Records from a dataset:
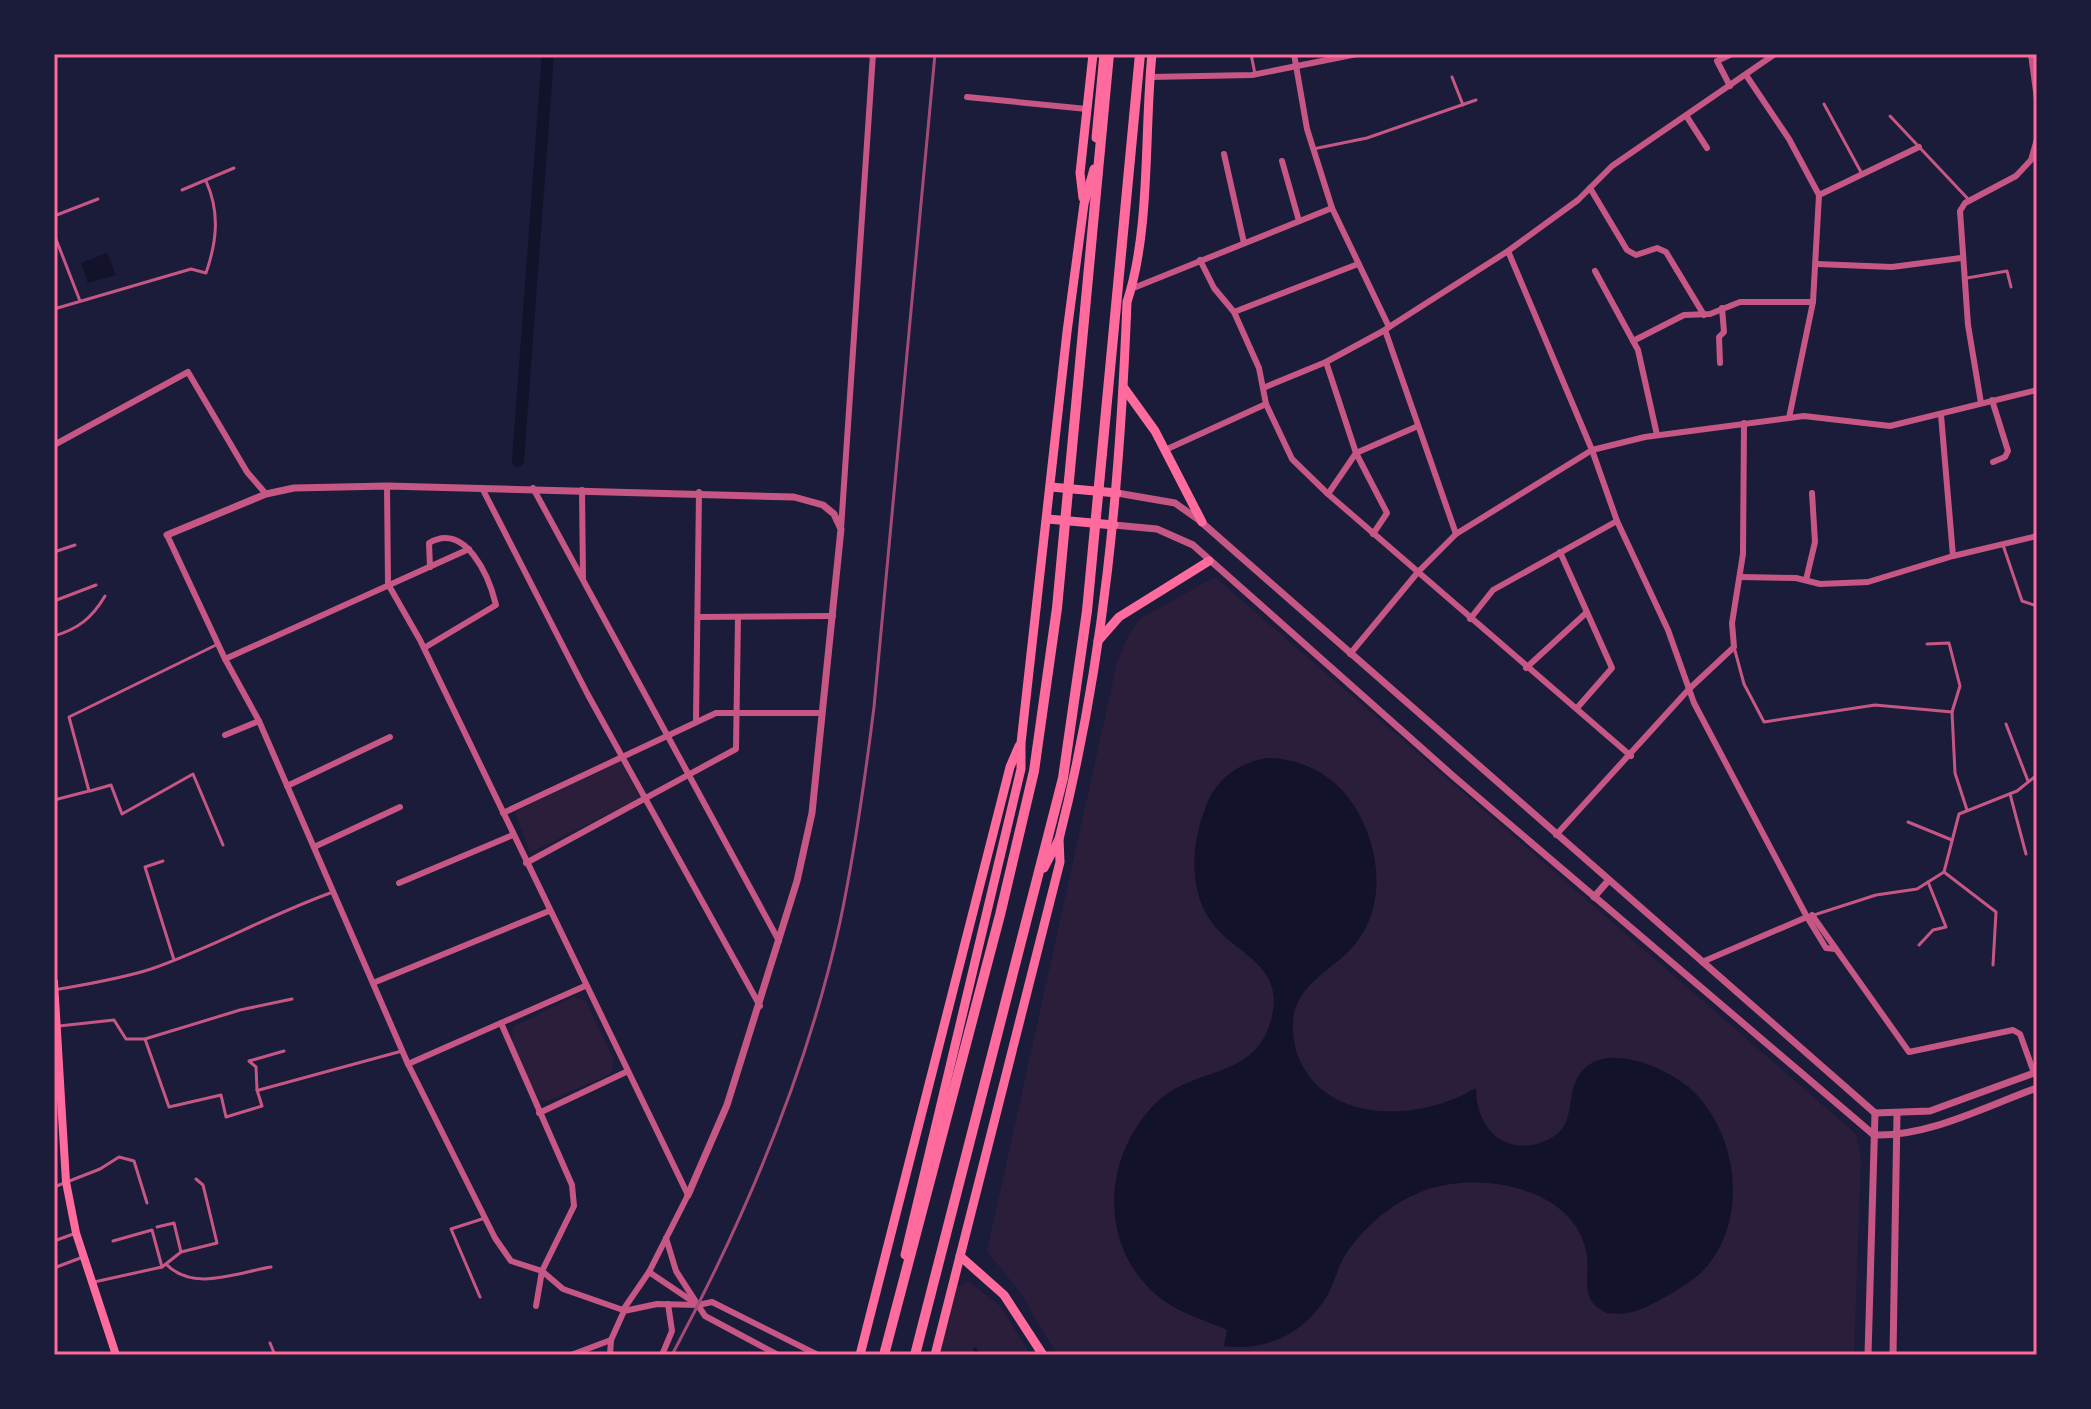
<svg xmlns="http://www.w3.org/2000/svg" width="2091" height="1409" font-family="'Exo 2',sans-serif">
  <style>
    .green { fill: #2a1e3b }
    .water { fill: #12122b }
    .lines { fill: none; stroke-linecap: round; stroke-linejoin: round }
    .stream { stroke: #12122b; stroke-width: 3 }
    .canal { stroke: #12122b; stroke-width: 12 }
    .service { stroke: #c65784; stroke-width: 3 }
    .minor { stroke: #c65784; stroke-width: 6 }
    .tertiary { stroke: #c65784; stroke-width: 7 }
    .secondary { stroke: #ff6b9d; stroke-width: 8 }
    .primary { stroke: #ff6b9d; stroke-width: 9 }
    .motorway { stroke: #ff6b9d; stroke-width: 10 }
    .rail { stroke: #a44b75; stroke-width: 3 }
    .neatline { fill: none; stroke: #ff6b9d; stroke-width: 3 }
  </style>
  <rect width="100%" height="100%" fill="#1b1b3a"/>
  <g class="green">
    <polygon points="1215,577 1856,1134 1861,1158 1854,1355 1057,1355 1022,1295 987,1251 1117,663 1129,634 1141,618"/>
    <polygon points="620,760 640,798 530,853 515,812"/>
    <path d="M 573,997 L 586,1001 L 614,1061 L 611,1074 L 546,1102 L 539,1099 C 529,1079 508,1049 513,1027 Z"/>
    <polygon points="968,1281 1000,1306 1031,1355 939,1355 956,1287"/>
  </g>
  <g class="water">
    <polygon points="107,253 116,275 88,283 81,263"/>
    <path d="M 1266,758 C 1301,758 1333,774 1353,804 C 1381,847 1389,910 1349,951 C 1329,971 1302,983 1294,1013 C 1291,1027 1294,1048 1300,1061 C 1330,1126 1423,1120 1476,1088 C 1476,1133 1511,1161 1553,1137 C 1573,1125 1568,1101 1575,1083 C 1594,1035 1665,1066 1691,1089 C 1736,1131 1748,1211 1711,1261 C 1700,1277 1680,1289 1663,1298 C 1644,1309 1630,1316 1607,1313 C 1576,1299 1592,1276 1586,1250 C 1573,1193 1500,1177 1451,1184 C 1406,1190 1368,1220 1344,1257 C 1337,1269 1334,1284 1327,1296 C 1305,1333 1266,1352 1224,1346 L 1227,1330 C 1200,1318 1174,1312 1152,1291 C 1097,1239 1105,1152 1157,1102 C 1198,1064 1257,1081 1272,1016 C 1283,968 1241,955 1218,930 C 1188,897 1190,848 1205,809 C 1215,780 1236,764 1266,758 Z"/>
  </g>
  <g class="lines">
    <polyline class="stream" points="975,1349 978,1355"/>
    <polyline class="canal" points="518,461 548,54"/>
    <g class="service">
      <polyline points="1251,54 1255,74"/>
      <polyline points="1452,77 1463,105"/>
      <polyline points="1824,104 1862,174"/>
      <polyline points="1890,116 1969,200"/>
      <polyline points="1313,149 1367,138 1476,100"/>
      <polyline points="182,190 234,168"/>
      <polyline points="54,216 98,199"/>
      <polyline points="54,234 80,301"/>
      <polyline points="1967,278 2007,271 2011,287"/>
      <path d="M 54,309 L 191,269 L 206,273 C 217,241 220,212 206,181"/>
      <polyline points="2003,545 2022,601 2037,606"/>
      <polyline points="54,552 75,545"/>
      <polyline points="54,601 96,585"/>
      <path d="M 54,636 C 78,629 92,618 105,596"/>
      <polyline points="1927,644 1949,643 1960,686 1952,712 1955,773 1967,810"/>
      <polyline points="1734,647 1744,684 1764,722 1875,705 1952,712"/>
      <polyline points="2006,724 2028,781"/>
      <polyline points="90,791 111,785 122,814 193,774 223,845"/>
      <polyline points="2010,794 2026,854"/>
      <polyline points="54,800 89,791 69,717 216,645"/>
      <polyline points="1908,822 1952,840"/>
      <polyline points="163,861 145,867 174,960"/>
      <polyline points="1944,872 1996,912 1993,965"/>
      <polyline points="1814,915 1876,895 1917,889 1944,872 1959,814 2017,791 2037,775"/>
      <polyline points="1919,945 1933,930 1946,927 1928,882"/>
      <path d="M 55,990 C 87,984 120,979 151,969 C 214,947 271,914 333,892"/>
      <polyline points="59,1026 114,1020 126,1039 145,1039 169,1107 221,1095 226,1117 262,1106 257,1090"/>
      <polyline points="145,1039 240,1010 292,999"/>
      <polyline points="257,1090 256,1067 249,1061 284,1051"/>
      <polyline points="259,1090 402,1051"/>
      <polyline points="54,1187 100,1169 119,1157 134,1161 147,1203"/>
      <polyline points="157,1227 174,1223 181,1252"/>
      <polyline points="54,1241 76,1233"/>
      <polyline points="113,1241 152,1230 162,1267"/>
      <path d="M 166,1264 C 193,1292 236,1273 271,1267"/>
      <polyline points="54,1268 83,1257"/>
      <polyline points="94,1282 162,1267 181,1252 217,1243 203,1185 196,1179"/>
      <polyline points="480,1297 451,1229 482,1219"/>
      <polyline points="270,1343 275,1355"/>
    </g>
    <g class="minor">
      <polyline points="1294,54 1307,129 1332,208 1389,327"/>
      <polyline points="2031,54 2037,99"/>
      <polyline points="1746,75 1789,139 1819,195 1813,302 1789,418"/>
      <polyline points="1150,77 1252,75 1357,54"/>
      <polyline points="1730,86 1717,61 1732,54"/>
      <polyline points="967,97 1087,109"/>
      <polyline points="1687,117 1707,148"/>
      <polyline points="1224,154 1244,243"/>
      <polyline points="1282,161 1299,221"/>
      <polyline points="1590,188 1627,250 1636,255 1657,248 1666,252 1704,315"/>
      <polyline points="1819,195 1919,147"/>
      <polyline points="1508,251 1592,450 1617,521 1668,630 1694,703 1807,917 1702,962"/>
      <polyline points="1200,260 1214,288 1234,312 1259,368 1266,404 1292,459 1328,494 1631,756"/>
      <polyline points="1817,264 1892,267 1961,258"/>
      <polyline points="1595,271 1638,350 1657,435"/>
      <polyline points="1131,289 1332,208"/>
      <polyline points="1234,312 1358,264"/>
      <polyline points="1389,327 1508,251 1578,200 1612,166 1775,54"/>
      <polyline points="1389,327 1385,330 1456,534"/>
      <polyline points="1633,341 1684,315 1710,314 1740,302 1813,302"/>
      <polyline points="1326,362 1356,453 1387,513 1373,534"/>
      <polyline points="1720,363 1719,337 1724,332 1722,308"/>
      <polyline points="1263,388 1326,362 1385,330"/>
      <polyline points="1992,400 2008,451 2005,457 1993,462"/>
      <polyline points="1981,403 1968,325 1960,211 1965,203 2016,176 2031,160 2037,139"/>
      <polyline points="1941,415 1953,556"/>
      <polyline points="54,445 188,372 247,472 266,494"/>
      <polyline points="1165,450 1266,404"/>
      <polyline points="387,486 388,584 420,640 688,1195 649,1272"/>
      <polyline points="482,488 588,695 760,1006"/>
      <polyline points="533,488 779,941"/>
      <polyline points="582,490 583,578"/>
      <polyline points="1328,494 1356,453 1418,426"/>
      <polyline points="841,529 873,54"/>
      <polyline points="167,535 225,659 259,721 408,1064 495,1238 511,1261 542,1271 563,1289 623,1310 649,1272 698,1305"/>
      <polyline points="1560,552 1612,668 1577,708"/>
      <polyline points="1740,577 1796,578 1820,584 1868,582 1953,556 2037,536"/>
      <polyline points="1806,580 1815,542 1812,493"/>
      <polyline points="699,617 833,616"/>
      <polyline points="1470,619 1493,590 1617,521"/>
      <path d="M 424,648 L 496,605 C 489,576 465,521 429,543 L 430,567"/>
      <polyline points="1350,654 1418,572 1456,534 1592,450 1645,437 1804,416 1890,426 2037,390"/>
      <polyline points="225,659 469,549"/>
      <polyline points="1526,668 1586,613"/>
      <polyline points="696,720 699,492"/>
      <polyline points="225,735 259,721"/>
      <polyline points="287,786 390,737"/>
      <polyline points="503,813 716,713 822,713"/>
      <polyline points="1556,835 1689,689 1734,647 1732,623 1743,554 1744,423"/>
      <polyline points="314,847 400,807"/>
      <polyline points="526,863 736,749 738,617"/>
      <polyline points="399,883 513,835"/>
      <polyline points="1812,915 1909,1052 2013,1030 2020,1034 2034,1073"/>
      <polyline points="1807,917 1826,948 1836,949"/>
      <polyline points="373,983 549,911"/>
      <polyline points="501,1023 572,1185 574,1206 542,1271 536,1306"/>
      <polyline points="408,1064 585,986"/>
      <polyline points="539,1113 626,1072"/>
      <polyline points="666,1238 676,1271 705,1316 778,1355"/>
      <polyline points="571,1355 611,1340"/>
      <polyline points="610,1355 611,1340 624,1311 657,1304 698,1305 712,1302 818,1355"/>
      <polyline points="662,1355 672,1331 668,1304"/>
    </g>
    <g class="tertiary">
      <polyline points="1117,493 1175,503 1199,520 1875,1113"/>
      <polyline points="1114,525 1157,529 1193,545 1453,776 1874,1135"/>
      <polyline points="167,535 266,494 294,488 387,486 794,497 823,505 834,514 841,529 812,813 797,881 727,1105 688,1195"/>
      <polyline points="1594,897 1608,881"/>
      <polyline points="1875,1113 1930,1111 2037,1072"/>
      <path d="M 1874,1135 C 1929,1137 1986,1106 2037,1088"/>
      <polyline points="1868,1355 1875,1113"/>
      <polyline points="1893,1355 1897,1114"/>
    </g>
    <polyline class="secondary" points="54,982 66,1182 76,1233 116,1355"/>
    <g class="primary">
      <polyline points="1096,138 1104,54"/>
      <polyline points="1083,198 1080,173 1093,54"/>
      <polyline points="1124,388 1155,431 1202,522"/>
      <polyline points="1051,487 1117,493"/>
      <polyline points="1048,519 1114,525"/>
      <polyline points="1098,641 1119,617 1209,561"/>
      <polyline points="1044,868 1059,839"/>
      <polyline points="905,1255 1021,769 1021,743 1067,332 1084,204 1094,169"/>
      <polyline points="960,1256 1004,1295 1043,1355"/>
      <polyline points="860,1355 1010,767 1019,746"/>
      <path d="M 935,1355 L 1060,862 L 1059,839 C 1104,663 1120,483 1127,302 C 1151,229 1144,131 1152,54"/>
    </g>
    <g class="motorway">
      <polyline points="884,1355 1000,915 1034,771 1057,608 1109,54"/>
      <polyline points="915,1355 1063,778 1087,611 1140,54"/>
    </g>
    <path class="rail" d="M 672,1355 C 744,1220 807,1073 840,922 C 855,851 865,779 874,707 L 935,54"/>
  </g>
  <rect width="2091" height="1409" fill="none" stroke="#1b1b3a" stroke-width="112"/>
  <rect x="56" y="56" width="1979" height="1297" class="neatline"/>
</svg>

■ Work to be completed
Some lines of the data may hold the word "rect". Say how many do, with nothing else.

■ Output
3